这一切,都是看在陇西骑卒们的眼里。李延昭之前违令出战,果断地冲击赵军步卒与匈奴骑卒的包围圈,奋勇将他们这些残部以及冯定从危如累卵中解救出来,他们也是早已从身畔的凉州骑卒那里有所耳闻。
因此,这些陇西骑卒,如今对李延昭可说皆是怀着感恩之心。若无此人拼死相救,迟上半刻的话,自己这些仅余的人,也都是得葬身乱军之中。更不用说将军冯定,几乎必死。
那群陇西骑卒,此时在当中一位将佐带领之下,策马缓缓行至李延昭及广武骑卒身前,而后那将佐翻身下马,一干陇西骑卒也是跟着翻身下马,二十余人俱是抱拳叩地,领头将佐恭敬道:“陇西军冯将军率下百人长陶恒,率下陇西骑卒二十六人,愿为李将军驱使!”
那陶恒话音方落,身后二十余骑卒已是一齐言道:“愿为李将军驱使!”他们的声音虽然不甚大,然而话语之间,却透露出一种不可置否的坚定。这种坚决的态度,却使得始料未及的李延昭一阵慌乱。
李延昭翻身下马,赶忙上前扶起陶恒,而后声音平静道:“陇上健儿们投奔至此,却强令你等苦战竟日,本非我等所愿,然而情势如此,实乃迫不得已。请陶百人长见谅。如今你等人困马乏,本将怎能再行驱使?请陶百人长带麾下兄弟们自去修整吧。”
李延昭直言不愿令这些苦战竟日的士卒们再随自己前去奔波劳累,此时听在陶恒耳中,却是更添感动,刚才被李延昭扶起,此时他却又是抱拳叩地:“方才我等已请来韩都护将令。都护准我等划归李将军率下,随将军前往。还请将军切莫相弃!”
李延昭听得陶恒态度坚决,请战之心表露无遗,心下喟叹一声,也不再强令这些陇西骑卒前去休息,奋力将陶恒扶起后,李延昭便道:“陶百人长且稍待,我已令部下们前去驱马前来,壮士们且稍歇片刻,待得我等换马之后,再前出而去。”
陶恒闻言,知李延昭已准他们与广武骑卒一同前出袭扰赵军,心下大喜,连忙又是谢道:“将军高义。承蒙将军不弃,我等愿为前驱,奋力死战!”陶恒此时心情既惊且喜,因而说出的话也是掷地有声,铿锵有力。
李延昭闻言,却是笑道:“陶百人长不必心急,我等此去,非为寻赵军拼死厮杀,且听我与你慢慢道来。

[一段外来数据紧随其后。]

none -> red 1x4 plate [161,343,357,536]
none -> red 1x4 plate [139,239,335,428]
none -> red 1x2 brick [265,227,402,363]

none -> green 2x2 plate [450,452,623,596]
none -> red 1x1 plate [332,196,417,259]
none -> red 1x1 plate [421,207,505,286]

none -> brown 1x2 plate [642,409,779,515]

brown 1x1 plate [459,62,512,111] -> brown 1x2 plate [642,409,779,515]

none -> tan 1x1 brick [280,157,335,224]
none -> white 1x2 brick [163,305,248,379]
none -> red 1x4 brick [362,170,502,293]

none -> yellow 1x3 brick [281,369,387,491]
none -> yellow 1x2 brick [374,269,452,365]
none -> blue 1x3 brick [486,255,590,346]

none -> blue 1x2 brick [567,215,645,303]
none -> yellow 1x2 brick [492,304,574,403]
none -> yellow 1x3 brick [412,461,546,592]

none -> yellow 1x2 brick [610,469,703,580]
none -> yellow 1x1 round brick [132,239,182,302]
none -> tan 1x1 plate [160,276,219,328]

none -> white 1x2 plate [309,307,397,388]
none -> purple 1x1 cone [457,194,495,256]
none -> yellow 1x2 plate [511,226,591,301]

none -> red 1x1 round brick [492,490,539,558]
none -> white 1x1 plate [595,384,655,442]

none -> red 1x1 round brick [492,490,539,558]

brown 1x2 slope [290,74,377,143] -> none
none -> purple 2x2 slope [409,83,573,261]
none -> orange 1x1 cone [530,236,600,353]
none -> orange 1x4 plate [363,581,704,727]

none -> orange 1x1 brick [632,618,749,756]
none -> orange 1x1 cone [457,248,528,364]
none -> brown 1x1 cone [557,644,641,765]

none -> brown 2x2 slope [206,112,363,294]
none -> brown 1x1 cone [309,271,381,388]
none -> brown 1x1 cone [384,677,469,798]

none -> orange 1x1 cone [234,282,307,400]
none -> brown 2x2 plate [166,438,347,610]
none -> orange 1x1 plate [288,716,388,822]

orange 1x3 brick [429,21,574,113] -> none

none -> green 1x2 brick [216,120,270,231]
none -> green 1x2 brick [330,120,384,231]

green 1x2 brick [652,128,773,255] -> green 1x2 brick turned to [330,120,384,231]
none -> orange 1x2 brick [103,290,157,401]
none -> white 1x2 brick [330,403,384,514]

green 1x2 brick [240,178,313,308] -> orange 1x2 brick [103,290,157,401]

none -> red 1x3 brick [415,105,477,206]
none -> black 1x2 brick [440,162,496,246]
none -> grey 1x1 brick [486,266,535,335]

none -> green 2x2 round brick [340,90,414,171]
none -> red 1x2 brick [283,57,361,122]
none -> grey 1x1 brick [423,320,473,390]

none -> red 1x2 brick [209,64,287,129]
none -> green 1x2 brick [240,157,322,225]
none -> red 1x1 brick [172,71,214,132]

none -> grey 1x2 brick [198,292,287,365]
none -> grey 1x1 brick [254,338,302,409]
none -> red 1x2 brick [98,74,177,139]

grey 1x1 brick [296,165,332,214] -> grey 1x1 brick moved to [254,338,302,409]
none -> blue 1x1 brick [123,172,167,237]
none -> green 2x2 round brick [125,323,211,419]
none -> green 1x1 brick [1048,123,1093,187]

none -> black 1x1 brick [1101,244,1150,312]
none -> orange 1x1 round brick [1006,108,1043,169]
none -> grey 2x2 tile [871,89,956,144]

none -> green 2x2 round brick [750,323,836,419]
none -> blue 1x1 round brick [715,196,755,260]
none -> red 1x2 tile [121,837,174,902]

”
揽着陶恒的肩膀走到一旁,李延昭却是随后转头向阵中道:“刘季武,令手下弟兄们拿点干粮和水来,让陶百人长麾下弟兄们饱餐一顿!”
陶恒本来便欲向李延昭提出这点小小的要求,陇西卒们昨日便已粮尽,又血战日久,撑到此时,都已是强弩之末。如若再无食粮,恐怕就要支撑不住。此时闻李延昭下令,便见骑卒队中一剑眉星目的将佐转身下令。随着他的命令,身边一帮骑卒纷纷解下拴在腰间,或是斜挎在肩上的干粮袋。
不久之后,在一旁的陇西骑卒们人人都分得了一份分量很足的干粮。凉州骑卒们还纷纷解下腰间自己的水袋,递给他们。陶恒也分得了一份,此时,他手中正一边抱着干硬的胡饼大口大口地啃着,一边咀嚼几下,便将李延昭递过来的水壶凑到嘴边大口灌下去。
望着陶恒坐在地上狼吞虎咽,只塞得两个腮帮子都高高鼓起,而后喝着水奋力咀嚼吞咽的景象,李延昭不由得会心一笑,而后往陶恒面前稍微挪了挪,道:“陶百人长不必心急,且慢慢吃。”
陶恒一边吞咽着胡饼,嘴中一边发出含糊不清的嗯嗯声,而后他又用沾满泥土与干涸血迹的右手探到干粮袋中,抓取了一把炒黄豆塞到嘴中,而后就着李延昭的水囊,咀嚼几下,发出一阵咯嘣咯嘣的响声,又将水囊凑到嘴边,灌了下去,随着他喉头的一阵上下滚动,将水壶拿开的陶恒,用满是泥土和血迹的右手抹了抹嘴,而后发出一声满足的叹息。